De acordo com o Ministério do Desenvolvimento e Assistência Social, Família e Combate à Fome (MDS), o programa Bolsa Família transcende a mera transferência de renda, configurando-se como uma rede estrutural de proteção social que oferece condições para que o ciclo geracional da pobreza seja quebrado.
E embora esse objetivo já viesse sendo alcançado por meio das regras preexistentes do programa, como a a obrigatoriedade de matrícula e frequência escolar das crianças, um novo projeto de lei em tramitação promete potencializar essa transformação social.
Aprovado recentemente na Comissão de Trabalho da Câmara dos Deputados, o PL 7150/25 propõe viabilizar a capacitação técnica de beneficiários do programa por meio da Bolsa de Apoio à Qualificação e Permanência (BAQP).

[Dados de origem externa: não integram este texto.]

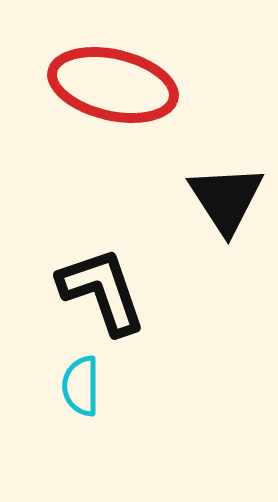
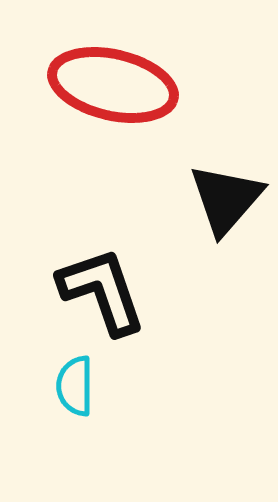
black triangle: rotated 14 degrees clockwise
cyan semicircle: moved 6 px left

A proposta cria um auxílio financeiro temporário voltado ao custeio de alimentação e transporte para os participantes do Bolsa Família matriculados em cursos de especialização. Apesar de conceder um pagamento adicional, o BAQP não impactará no cálculo de renda familiar para permanência no programa.

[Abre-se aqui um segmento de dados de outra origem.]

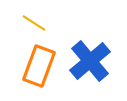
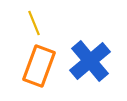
yellow line: rotated 35 degrees clockwise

Após ser aprovado na Comissão de Trabalho, o PL 7150/25 seguirá para apreciação em outras comissões, como a de Previdência e Assistência Social e de Finanças e Tributação. Caso cumpra todas as etapas do processo legislativo, a proposta poderá finalmente ser convertida em lei.
Regras do BAQP: benefício vinculado ao Bolsa Família possui exigências exclusivas
Apesar de integrado ao público do Bolsa Família, o programa BAQP adota critérios de permanência independentes, a começar pela necessida de manter frequência escolar mínima de 75%.

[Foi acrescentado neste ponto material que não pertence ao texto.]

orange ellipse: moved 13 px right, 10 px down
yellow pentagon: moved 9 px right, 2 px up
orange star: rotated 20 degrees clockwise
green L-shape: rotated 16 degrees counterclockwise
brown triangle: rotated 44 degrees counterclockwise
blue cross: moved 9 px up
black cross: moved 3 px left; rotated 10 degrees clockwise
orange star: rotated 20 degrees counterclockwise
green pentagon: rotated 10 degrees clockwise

Além disso, o beneficiário ainda precisa escolher um curso com carga horária de pelo menos 160 horas que conste no Guia Pronatec (Programa Nacional de Acesso ao Ensino Técnico e Emprego).
O BAQP também prioriza desempregados, mulheres chefes de família, jovens, pessoas negras e membros de comunidades tradicionais, alinhando, assim, a concessão do benefício aos pilares de diversidade, equidade e inclusão (DEI).